If we are talking my favourite rose, Bonica it may just be. The only thing that it is lacking, which most David Austins have, is fragrance. The books say it has a slight fragrance but don’t believe them.
Bonica starts flowering after most other roses but continues well into winter when others are already hibernating. I have noticed that it flowers longer the warmer the climate. My Bonica in the south has stopped flowering but in Perth, they still look beautiful.
The books claim that it is never without a flower from spring to winter but I find that it does have two distinct, and very substantial, flushes during which it looks particularly magnificent – one in late spring and the other in autumn. There is no doubt, however, that it is extremely free flowering.
Bonica bears large clusters of double blooms of soft clear pink, with a darker centre and frilled petals. The flowers are full of small petals and are cupped in form.

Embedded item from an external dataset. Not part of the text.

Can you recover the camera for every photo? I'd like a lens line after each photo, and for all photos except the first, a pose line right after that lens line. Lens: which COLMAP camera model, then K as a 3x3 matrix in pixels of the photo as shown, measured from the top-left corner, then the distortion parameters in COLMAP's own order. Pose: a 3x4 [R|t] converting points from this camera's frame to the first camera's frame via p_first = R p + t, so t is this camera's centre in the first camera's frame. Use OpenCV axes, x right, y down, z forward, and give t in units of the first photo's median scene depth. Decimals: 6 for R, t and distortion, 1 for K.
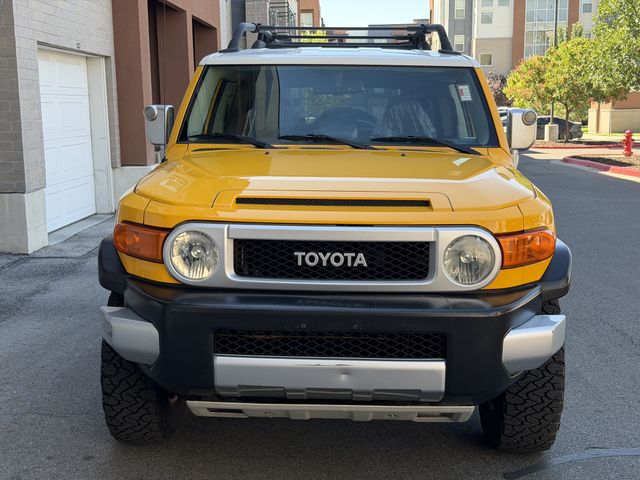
lens RADIAL K [[892.0, 0, 320.3], [0, 892.0, 240.8], [0, 0, 1]] dist [0.120129, 0.000000]
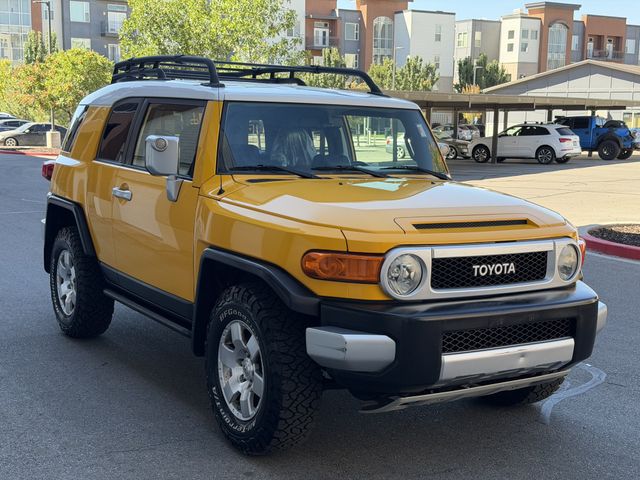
lens RADIAL K [[892.0, 0, 322.4], [0, 892.0, 237.6], [0, 0, 1]] dist [0.120129, 0.000000]
pose [[0.826601, -0.054578, 0.560136, -0.901174], [0.059326, 0.998191, 0.009713, -0.051242], [-0.559653, 0.025202, 0.828344, 0.076411]]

The bush has strong, arching growth with good glossy foliage. Its constitution and health are excellent. If there is one fault with the bush, it is that, in autumn, it tends to throw out long canes in all directions so if you have, as I do, standards along a driveway, your car is at risk of being scratched.
The foliage is bright green and most attractive. Bonica is a low grower making it ideal for a standard, mass plantings or as a low hedge.
Bonica is extremely easy to grow and disease resistant.
Bonica is a Floribunda rose, bred by Meilland of France and introduced in 1981. It has won many awards for its vigour and the lavishness of its blooms.